While the integration of simulation techniques into clinical workflows is outside the scope of this work, it is worth considering the implications and resource requirements in modelling minor aortic branches. CTA data, required to locate the minor branches, is routinely available in TBAD cases. Although 4DMR is not always included in routine TBAD imaging protocols, 4DMR-informed CFD is widely considered the gold-standard in aortic haemodynamic analysis and 4DMR acquisition is increasingly widespread.27 Reconstructing minor branches from CTA, tuning their outlet boundary conditions and the minor elevation in mesh size will marginally increase simulation times compared with other 4DMR-informed approaches. Further work may endeavour to account for minor branch flow loss without their explicit geometric inclusion to minimise resource requirements. The precise, clinically-permissible margins of error in haemodynamic data are not yet known in AD. If patient-specific individual minor branch flow rates are found to be needed for sufficient accuracy in future work, the acquisition of patient-specific Doppler ultrasound will require additional clinical resource. In future, modelling processes may be accelerated and streamlined via cooperation between Radiology departments, designated clinical modelling engineers, and with the use of automation tools for segmentation, boundary condition calibration and post-processing.

We have demonstrated that modelling minor branch flow loss reduces the magnitude of velocity, TMP and TAWSS to a considerable extent, particularly in the abdominal and iliac regions. Minor branch inclusion also affects the intra-luminal pressure dynamics in the proximal aorta, where substantial FL dilatation was observed in this patient.

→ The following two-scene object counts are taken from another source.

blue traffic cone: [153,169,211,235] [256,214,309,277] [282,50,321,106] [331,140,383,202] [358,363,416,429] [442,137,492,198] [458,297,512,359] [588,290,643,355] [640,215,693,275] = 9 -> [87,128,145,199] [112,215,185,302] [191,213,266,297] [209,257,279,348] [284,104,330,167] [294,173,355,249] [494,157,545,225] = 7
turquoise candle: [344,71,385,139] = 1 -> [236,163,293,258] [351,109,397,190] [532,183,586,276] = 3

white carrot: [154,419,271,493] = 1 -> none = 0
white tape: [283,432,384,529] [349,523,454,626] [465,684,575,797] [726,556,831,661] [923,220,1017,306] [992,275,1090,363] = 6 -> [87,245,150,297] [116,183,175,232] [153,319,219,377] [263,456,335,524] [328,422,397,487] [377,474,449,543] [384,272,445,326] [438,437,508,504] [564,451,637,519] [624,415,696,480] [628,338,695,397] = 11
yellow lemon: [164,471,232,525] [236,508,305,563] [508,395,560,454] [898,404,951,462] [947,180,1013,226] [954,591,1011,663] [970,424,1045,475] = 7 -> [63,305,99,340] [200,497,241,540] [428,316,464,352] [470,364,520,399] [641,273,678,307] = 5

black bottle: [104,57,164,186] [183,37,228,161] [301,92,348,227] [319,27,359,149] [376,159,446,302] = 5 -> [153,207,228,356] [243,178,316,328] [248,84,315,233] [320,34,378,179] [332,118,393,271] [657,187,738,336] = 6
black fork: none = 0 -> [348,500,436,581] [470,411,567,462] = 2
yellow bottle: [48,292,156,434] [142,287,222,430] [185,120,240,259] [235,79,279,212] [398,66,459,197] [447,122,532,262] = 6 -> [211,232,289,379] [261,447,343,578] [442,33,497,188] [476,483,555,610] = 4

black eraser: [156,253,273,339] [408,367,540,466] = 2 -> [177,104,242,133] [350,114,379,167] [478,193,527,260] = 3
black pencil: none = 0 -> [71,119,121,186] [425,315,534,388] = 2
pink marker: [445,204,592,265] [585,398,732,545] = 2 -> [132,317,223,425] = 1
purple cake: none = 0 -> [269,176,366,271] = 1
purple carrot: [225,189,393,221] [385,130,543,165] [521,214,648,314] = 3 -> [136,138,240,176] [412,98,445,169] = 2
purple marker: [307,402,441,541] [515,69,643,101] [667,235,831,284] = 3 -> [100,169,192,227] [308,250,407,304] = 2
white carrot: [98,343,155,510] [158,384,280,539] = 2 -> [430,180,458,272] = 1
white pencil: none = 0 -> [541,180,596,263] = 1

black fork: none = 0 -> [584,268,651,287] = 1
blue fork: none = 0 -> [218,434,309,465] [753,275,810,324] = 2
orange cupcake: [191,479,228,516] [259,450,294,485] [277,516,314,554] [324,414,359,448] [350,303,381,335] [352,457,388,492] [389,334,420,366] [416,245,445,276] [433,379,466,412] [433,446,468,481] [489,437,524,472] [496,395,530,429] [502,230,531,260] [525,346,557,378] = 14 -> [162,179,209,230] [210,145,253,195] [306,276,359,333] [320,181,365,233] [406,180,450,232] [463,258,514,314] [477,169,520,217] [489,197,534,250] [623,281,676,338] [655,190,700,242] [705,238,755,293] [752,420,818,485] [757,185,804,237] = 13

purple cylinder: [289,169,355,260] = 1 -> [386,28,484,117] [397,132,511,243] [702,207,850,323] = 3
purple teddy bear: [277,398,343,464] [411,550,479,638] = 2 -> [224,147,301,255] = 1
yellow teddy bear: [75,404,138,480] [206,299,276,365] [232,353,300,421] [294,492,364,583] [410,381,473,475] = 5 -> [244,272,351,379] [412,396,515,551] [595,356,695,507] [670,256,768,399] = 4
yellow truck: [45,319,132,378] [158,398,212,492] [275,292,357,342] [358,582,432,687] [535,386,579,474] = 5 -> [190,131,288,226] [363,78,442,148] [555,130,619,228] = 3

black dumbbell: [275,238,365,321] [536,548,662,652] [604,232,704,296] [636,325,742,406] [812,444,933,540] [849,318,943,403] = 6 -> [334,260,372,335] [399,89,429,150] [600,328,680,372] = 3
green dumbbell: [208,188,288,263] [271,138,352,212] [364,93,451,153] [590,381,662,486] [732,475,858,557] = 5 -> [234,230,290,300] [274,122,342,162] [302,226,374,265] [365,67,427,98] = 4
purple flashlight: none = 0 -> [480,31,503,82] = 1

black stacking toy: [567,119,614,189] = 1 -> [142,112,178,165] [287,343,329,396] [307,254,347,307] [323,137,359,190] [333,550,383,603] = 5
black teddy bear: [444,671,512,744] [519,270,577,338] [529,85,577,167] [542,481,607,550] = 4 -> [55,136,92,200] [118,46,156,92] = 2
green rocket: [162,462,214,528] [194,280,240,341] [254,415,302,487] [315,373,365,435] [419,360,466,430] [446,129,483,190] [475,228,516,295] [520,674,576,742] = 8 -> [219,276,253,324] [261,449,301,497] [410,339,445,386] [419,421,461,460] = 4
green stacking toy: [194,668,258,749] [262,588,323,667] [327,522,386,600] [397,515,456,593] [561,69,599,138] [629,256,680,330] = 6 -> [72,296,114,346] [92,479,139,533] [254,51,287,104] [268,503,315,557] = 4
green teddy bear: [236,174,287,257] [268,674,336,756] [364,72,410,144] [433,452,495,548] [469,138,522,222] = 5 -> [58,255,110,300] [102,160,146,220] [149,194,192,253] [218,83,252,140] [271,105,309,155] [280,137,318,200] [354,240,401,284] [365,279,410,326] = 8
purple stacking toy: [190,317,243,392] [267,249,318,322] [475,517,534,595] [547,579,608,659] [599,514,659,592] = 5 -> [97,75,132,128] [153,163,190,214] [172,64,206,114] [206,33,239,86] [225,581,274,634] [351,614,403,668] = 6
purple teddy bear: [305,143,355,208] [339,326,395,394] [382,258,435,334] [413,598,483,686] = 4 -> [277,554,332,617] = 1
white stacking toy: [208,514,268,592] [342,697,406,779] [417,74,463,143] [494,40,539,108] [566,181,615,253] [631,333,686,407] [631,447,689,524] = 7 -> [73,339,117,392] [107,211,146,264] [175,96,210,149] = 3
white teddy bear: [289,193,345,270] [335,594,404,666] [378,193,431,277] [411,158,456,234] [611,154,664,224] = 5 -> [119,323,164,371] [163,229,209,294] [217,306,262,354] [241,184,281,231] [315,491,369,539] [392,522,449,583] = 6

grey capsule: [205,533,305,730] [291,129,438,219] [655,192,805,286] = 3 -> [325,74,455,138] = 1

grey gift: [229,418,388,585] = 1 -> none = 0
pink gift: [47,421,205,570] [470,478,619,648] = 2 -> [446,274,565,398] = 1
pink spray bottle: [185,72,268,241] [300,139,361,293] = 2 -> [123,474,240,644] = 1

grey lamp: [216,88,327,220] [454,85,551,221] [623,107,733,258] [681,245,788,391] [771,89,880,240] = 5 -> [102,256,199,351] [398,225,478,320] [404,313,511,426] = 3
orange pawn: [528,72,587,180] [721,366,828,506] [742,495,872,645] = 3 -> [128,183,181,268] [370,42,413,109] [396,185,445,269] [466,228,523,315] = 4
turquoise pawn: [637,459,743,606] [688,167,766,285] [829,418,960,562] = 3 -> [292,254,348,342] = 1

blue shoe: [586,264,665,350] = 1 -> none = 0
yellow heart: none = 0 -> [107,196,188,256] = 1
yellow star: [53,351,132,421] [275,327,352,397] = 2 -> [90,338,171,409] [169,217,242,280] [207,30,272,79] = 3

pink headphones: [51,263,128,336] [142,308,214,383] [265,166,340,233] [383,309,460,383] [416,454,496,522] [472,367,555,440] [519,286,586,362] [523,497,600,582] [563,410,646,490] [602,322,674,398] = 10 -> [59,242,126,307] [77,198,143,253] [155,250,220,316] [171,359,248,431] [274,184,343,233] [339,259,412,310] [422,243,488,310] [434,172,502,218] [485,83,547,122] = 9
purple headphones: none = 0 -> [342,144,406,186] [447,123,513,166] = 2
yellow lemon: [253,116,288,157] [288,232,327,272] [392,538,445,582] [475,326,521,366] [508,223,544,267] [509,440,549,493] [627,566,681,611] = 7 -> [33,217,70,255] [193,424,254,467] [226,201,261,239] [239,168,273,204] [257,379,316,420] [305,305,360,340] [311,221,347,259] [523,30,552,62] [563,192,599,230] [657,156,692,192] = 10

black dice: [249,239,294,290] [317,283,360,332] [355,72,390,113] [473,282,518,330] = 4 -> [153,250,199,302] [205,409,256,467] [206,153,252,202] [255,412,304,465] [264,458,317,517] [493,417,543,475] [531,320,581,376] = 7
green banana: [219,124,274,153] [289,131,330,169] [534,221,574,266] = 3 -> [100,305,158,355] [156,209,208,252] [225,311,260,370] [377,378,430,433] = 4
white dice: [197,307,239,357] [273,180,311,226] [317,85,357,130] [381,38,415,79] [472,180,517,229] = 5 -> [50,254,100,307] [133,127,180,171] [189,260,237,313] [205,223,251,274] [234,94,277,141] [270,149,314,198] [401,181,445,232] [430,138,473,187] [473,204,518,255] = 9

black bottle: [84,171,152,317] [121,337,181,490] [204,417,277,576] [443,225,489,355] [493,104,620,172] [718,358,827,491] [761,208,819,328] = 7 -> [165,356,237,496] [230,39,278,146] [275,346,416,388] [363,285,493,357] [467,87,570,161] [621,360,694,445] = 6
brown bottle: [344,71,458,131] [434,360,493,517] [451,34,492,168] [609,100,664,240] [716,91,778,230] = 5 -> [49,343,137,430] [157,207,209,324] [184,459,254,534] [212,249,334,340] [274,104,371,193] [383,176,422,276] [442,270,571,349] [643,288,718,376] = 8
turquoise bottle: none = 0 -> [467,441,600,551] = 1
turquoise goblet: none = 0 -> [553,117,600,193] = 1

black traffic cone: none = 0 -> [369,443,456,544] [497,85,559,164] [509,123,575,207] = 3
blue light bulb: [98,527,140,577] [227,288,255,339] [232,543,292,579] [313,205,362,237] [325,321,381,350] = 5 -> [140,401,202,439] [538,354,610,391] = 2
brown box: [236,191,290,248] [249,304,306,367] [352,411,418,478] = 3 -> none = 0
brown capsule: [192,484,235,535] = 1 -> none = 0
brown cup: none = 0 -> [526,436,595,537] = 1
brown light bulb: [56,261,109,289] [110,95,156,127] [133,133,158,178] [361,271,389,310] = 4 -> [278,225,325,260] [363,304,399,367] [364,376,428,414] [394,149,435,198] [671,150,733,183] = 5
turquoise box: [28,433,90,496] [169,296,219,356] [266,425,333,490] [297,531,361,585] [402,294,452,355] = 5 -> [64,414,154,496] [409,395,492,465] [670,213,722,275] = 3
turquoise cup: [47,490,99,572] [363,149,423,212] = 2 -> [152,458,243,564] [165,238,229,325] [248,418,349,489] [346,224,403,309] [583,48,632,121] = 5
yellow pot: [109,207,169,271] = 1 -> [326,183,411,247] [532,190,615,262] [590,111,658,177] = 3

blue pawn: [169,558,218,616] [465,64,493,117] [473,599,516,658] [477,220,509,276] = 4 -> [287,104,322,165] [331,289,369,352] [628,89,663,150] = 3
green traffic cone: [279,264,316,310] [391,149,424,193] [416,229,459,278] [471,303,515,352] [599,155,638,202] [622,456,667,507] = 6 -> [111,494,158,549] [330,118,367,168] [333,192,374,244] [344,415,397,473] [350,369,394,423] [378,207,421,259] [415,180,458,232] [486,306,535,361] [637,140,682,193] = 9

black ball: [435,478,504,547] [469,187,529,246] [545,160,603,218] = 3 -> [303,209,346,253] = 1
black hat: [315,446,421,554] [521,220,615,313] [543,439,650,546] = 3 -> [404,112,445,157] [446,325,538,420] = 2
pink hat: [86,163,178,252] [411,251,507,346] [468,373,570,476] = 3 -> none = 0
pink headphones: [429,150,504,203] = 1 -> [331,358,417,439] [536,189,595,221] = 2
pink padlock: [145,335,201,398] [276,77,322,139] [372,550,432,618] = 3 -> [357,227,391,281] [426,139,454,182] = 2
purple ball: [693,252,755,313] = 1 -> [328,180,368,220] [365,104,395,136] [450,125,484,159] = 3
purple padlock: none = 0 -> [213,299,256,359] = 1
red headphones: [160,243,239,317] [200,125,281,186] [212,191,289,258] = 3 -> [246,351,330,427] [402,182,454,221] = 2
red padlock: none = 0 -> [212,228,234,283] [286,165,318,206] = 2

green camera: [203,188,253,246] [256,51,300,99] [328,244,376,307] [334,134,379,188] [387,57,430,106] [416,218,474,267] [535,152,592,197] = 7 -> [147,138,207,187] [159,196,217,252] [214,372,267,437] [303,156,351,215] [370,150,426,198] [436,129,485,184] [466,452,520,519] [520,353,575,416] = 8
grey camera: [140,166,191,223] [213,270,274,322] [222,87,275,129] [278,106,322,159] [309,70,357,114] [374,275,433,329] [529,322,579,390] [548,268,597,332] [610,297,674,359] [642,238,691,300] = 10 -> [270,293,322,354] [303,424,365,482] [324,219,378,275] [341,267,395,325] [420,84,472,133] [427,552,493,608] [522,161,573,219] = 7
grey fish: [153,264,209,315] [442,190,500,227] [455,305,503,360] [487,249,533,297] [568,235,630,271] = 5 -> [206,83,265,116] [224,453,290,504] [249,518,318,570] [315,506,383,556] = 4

OSI and ECAP are elevated when minor branches are included, both in the thoracic FL, where aneurysmal development is observed longitudinally across both sets of 4DMR data and in the abdominal TL, where calcification is observed in CTA data. Because these differences are observed in quantities of potential clinical significance, accounting for minor branch flow loss may be an essential consideration as simulation techniques progress closer to clinical application. Including minor branches in simulations may contribute to our understanding of post-intervention complications, including the patency of intercostal grafts, and may eventually assist in planning interventions for TBAD.